FCA intervenes in the Motor Finance Sector

On 11 January, following the first decisions from the Financial Ombudsman Service (“FOS”) upholding complaints relating to “discretionary commission arrangements”, the FCA published its long-expected intervention relating to historic commission issues in the motor finance sector.

What has the FCA announced?

The FCA is appointing a single skilled person (under s166 FSMA) to report on the extent of firms’ non-compliance and associated loss to consumers going back from 2021 to before the FCA took over regulation of the sector in 2014. 

Whilst this first phase of skilled person work has several firms in scope, there is the possibility that the s166 may be extended to other firms.  For the firms in scope of the skilled person’s review, the next 8-12 weeks will be a period of intensive activity including gathering data and case files for the skilled person.  The output should enable the skilled person to get a granular picture of historic commission issues and understand the diversity of the caseload and help the FCA to decide whether consumer complaints should continue to follow the existing course or if an alternative approach is needed to resolve this issue. 

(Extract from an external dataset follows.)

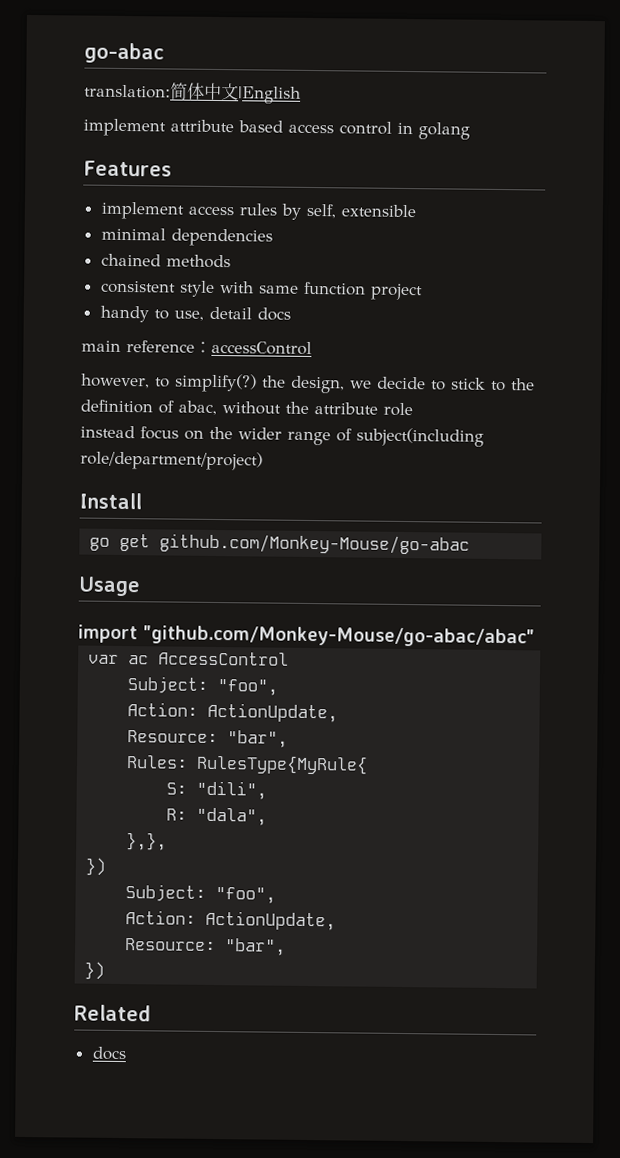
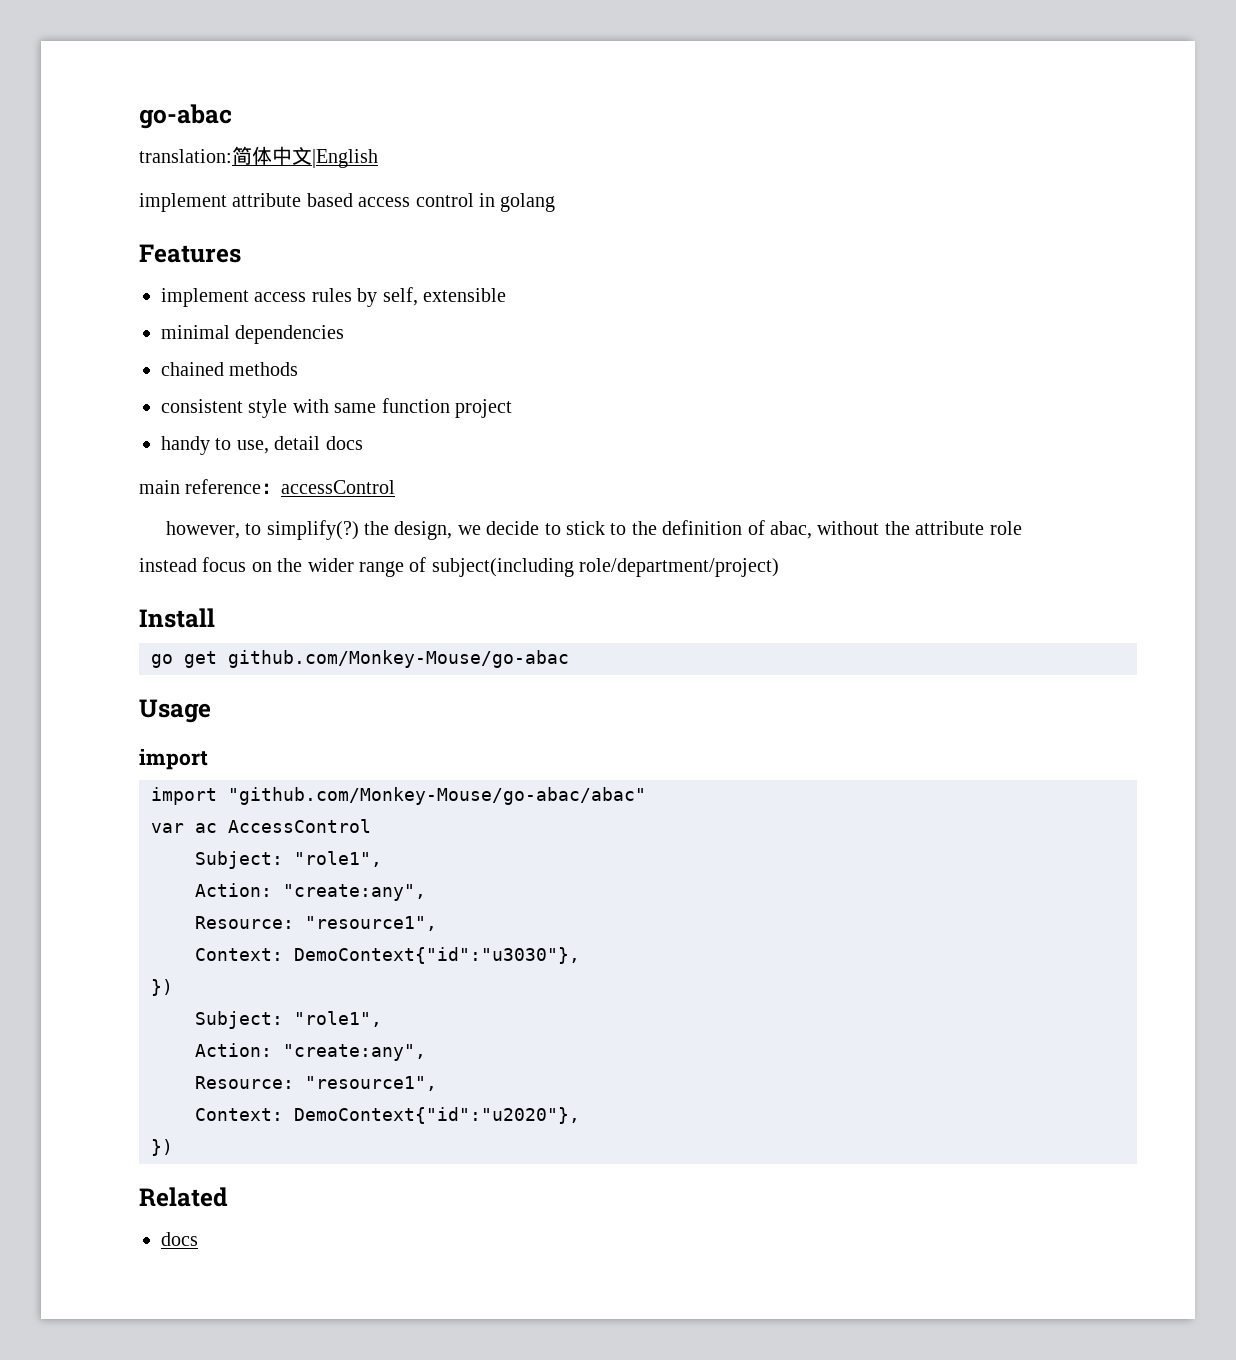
(138, 634) none -> [151,787,217,805] // import
[217,679,279,696] [127,702,339,723] [127,730,289,748] [126,754,369,775] [166,780,268,800] [166,807,268,826] [126,832,168,851] "foo", // Action: ActionUpdate, // Resource: "bar", // Rules: RulesType{MyRule{ // S: "dili", // R: "dala", // },}, -> [294,851,382,867] [195,883,426,901] [195,916,437,931] [195,947,580,964] "role1", // Action: "create:any", // Resource: "resource1", // Context: DemoContext{"id":"u3030"},
[215,887,277,904] [125,910,337,931] [125,938,287,956] "foo", // Action: ActionUpdate, // Resource: "bar", -> [294,1011,382,1027] [195,1043,426,1061] [195,1076,437,1091] [195,1107,580,1124] "role1", // Action: "create:any", // Resource: "resource1", // Context: DemoContext{"id":"u2020"},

In addition, all firms will be affected by the other parts of the FCA’s intervention: following increasing numbers of consumer complaints and the first of FOS’s final decisions, the FCA is extending by 37 weeks the time period for firms to consider complaints relating to “discretionary commission arrangements”, and the time consumers have to refer such complaints to the FOS (from 6 to 15 months). 

The FCA expects to communicate its decision on next steps by 24 September 2024, the date before the pause to complaint handling time limits is due to end.